Brian D. Womack

Dr. Brian D. Womack

Senior Director, Complementary Learning Products at Intel Saffron

Talk Track: Deep Learning and Artificial Intelligence

Talk Title: The 3rd Wave of Machine Intelligence (3MI)




Dr. Brian Womack is a veteran of defense intelligence and operations communities with a strong combination of data science, analytics algorithm development, robust signal processing, and software engineering experience. He values staying involved with the implementation details of adaptive computing technologies advance the state of the art of human machine intelligence (HMI).

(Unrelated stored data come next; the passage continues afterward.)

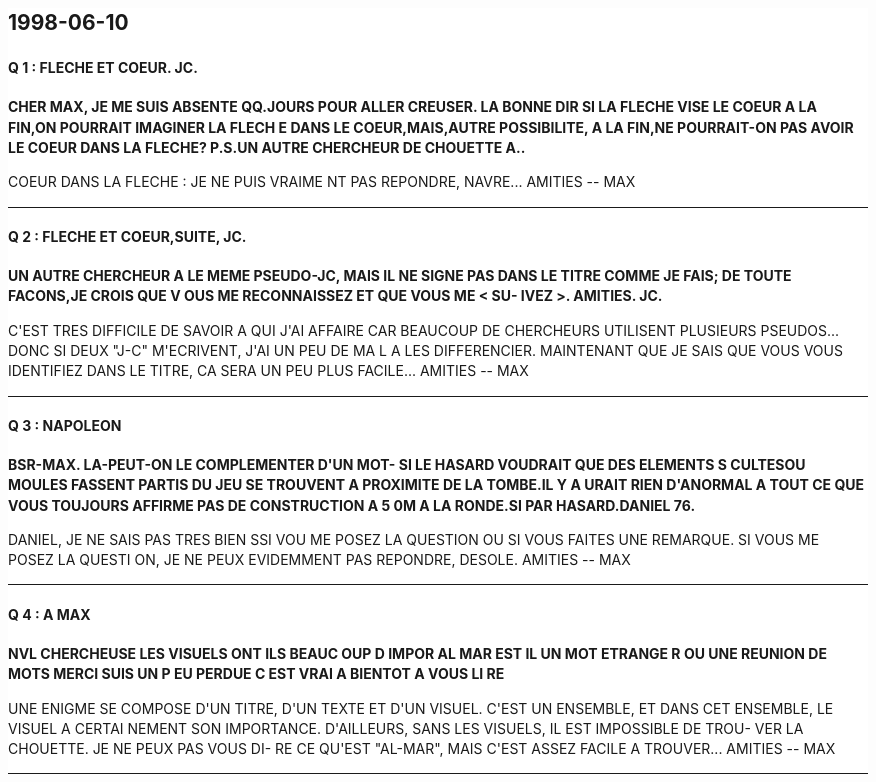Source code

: ## 1998-06-10

#### Q 1 : FLECHE ET COEUR.  JC.

**CHER MAX,   JE ME SUIS ABSENTE QQ.JOURS POUR ALLER
CREUSER.  LA BONNE DIR SI LA FLECHE VISE LE COEUR   A LA FIN,ON POURRAIT
 IMAGINER LA FLECH E DANS LE COEUR,MAIS,AUTRE POSSIBILITE, A LA FIN,NE
POURRAIT-ON PAS AVOIR LE COEUR DANS LA FLECHE?   P.S.UN AUTRE CHERCHEUR
DE CHOUETTE A..**

COEUR DANS LA FLECHE : JE NE PUIS VRAIME NT PAS REPONDRE, NAVRE... AMITIES -- MAX

---

#### Q 2 : FLECHE ET COEUR,SUITE,   JC.

**UN AUTRE CHERCHEUR A LE MEME PSEUDO-JC, MAIS IL NE
SIGNE PAS DANS LE TITRE COMME JE FAIS;  DE TOUTE FACONS,JE CROIS QUE V
OUS ME RECONNAISSEZ ET QUE VOUS ME &lt; SU- IVEZ &gt;.    AMITIES.   JC.**

C'EST TRES DIFFICILE DE SAVOIR A QUI J'AI AFFAIRE CAR
BEAUCOUP DE CHERCHEURS UTILISENT PLUSIEURS PSEUDOS... DONC SI DEUX "J-C"
 M'ECRIVENT, J'AI UN PEU DE MA L A LES DIFFERENCIER. MAINTENANT QUE JE
SAIS QUE VOUS VOUS IDENTIFIEZ DANS LE TITRE, CA SERA UN PEU PLUS
FACILE... AMITIES -- MAX

---

#### Q 3 : NAPOLEON

**BSR-MAX. LA-PEUT-ON LE COMPLEMENTER D'UN MOT- SI LE
HASARD VOUDRAIT QUE DES ELEMENTS S CULTESOU MOULES FASSENT PARTIS DU JEU
 SE  TROUVENT A PROXIMITE DE LA TOMBE.IL Y A URAIT RIEN D'ANORMAL A TOUT
 CE QUE VOUS  TOUJOURS AFFIRME PAS DE CONSTRUCTION A 5 0M A LA RONDE.SI
PAR HASARD.DANIEL 76.**

DANIEL, JE NE SAIS PAS TRES BIEN SSI VOU ME POSEZ LA
QUESTION OU SI VOUS FAITES UNE REMARQUE. SI VOUS ME POSEZ LA QUESTI ON,
JE NE PEUX EVIDEMMENT PAS REPONDRE, DESOLE. AMITIES -- MAX

---

#### Q 4 : A MAX

**NVL CHERCHEUSE LES VISUELS ONT ILS BEAUC OUP D IMPOR
AL MAR EST IL UN MOT ETRANGE R OU UNE REUNION DE MOTS MERCI SUIS UN P EU
 PERDUE C EST VRAI A BIENTOT A VOUS LI RE**

UNE ENIGME SE COMPOSE D'UN TITRE, D'UN TEXTE ET D'UN
VISUEL. C'EST UN ENSEMBLE, ET DANS CET ENSEMBLE, LE VISUEL A CERTAI
NEMENT SON IMPORTANCE. D'AILLEURS, SANS LES VISUELS, IL EST IMPOSSIBLE
DE TROU- VER LA CHOUETTE. JE NE PEUX PAS VOUS DI- RE CE QU'EST "AL-MAR",
 MAIS C'EST ASSEZ FACILE A TROUVER... AMITIES -- MAX

---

His research and development focus is on the third wave of machine intelligence (3MI) to implement Saffron’s complementary learning vision; which increases system autonomy by creating a true partnership of human and machine.  By integrating both traditional statistical learning methods from the second wave of machine intelligence (2MI) and instance learning methods from cognitive memory-based computing, it is possible to make high impact decisions faster with more relevant data.  Brian received his Ph.D. from Duke in robust signal processing, and his M.S. from Texas A&M in adaptive control systems. He enjoys martial arts, SCUBA, camping, hiking, canoeing, archery, and volunteering.


While tremendous progress has been made since the creation of artificial intelligence (AI) in the 1980s and the advent of the second wave of machine intelligence (2MI) from the 1990s to 2010s, there are a set of technology barriers that have slowed the advancement in the capability of inference applications.  These barriers center around the focus on existing algorithm kernel runtimes and accuracy percentages and attempts to scale algorithms using existing mathematical foundations.  For example, the prevalence of symmetric mode probability density distribution (PDF) assumptions (i.e. zero skewness), time-invariance assumptions, and lack of distributed math and standardized data structures limits both implementation ease and performance capabilities.


In our talk, we will detail the nine key characteristics that differentiate between 2MI and the third wave of machine intelligence (3MI), which is a combination of traditional 2ML that supports both memory based cognitive instance learning models and 2MI statistical learning models.  Our goal is to motivate the community to address these capability gaps in the math, signal processing, modeling, programming, and algorithms that form the building blocks of an integrated 3MI implementation.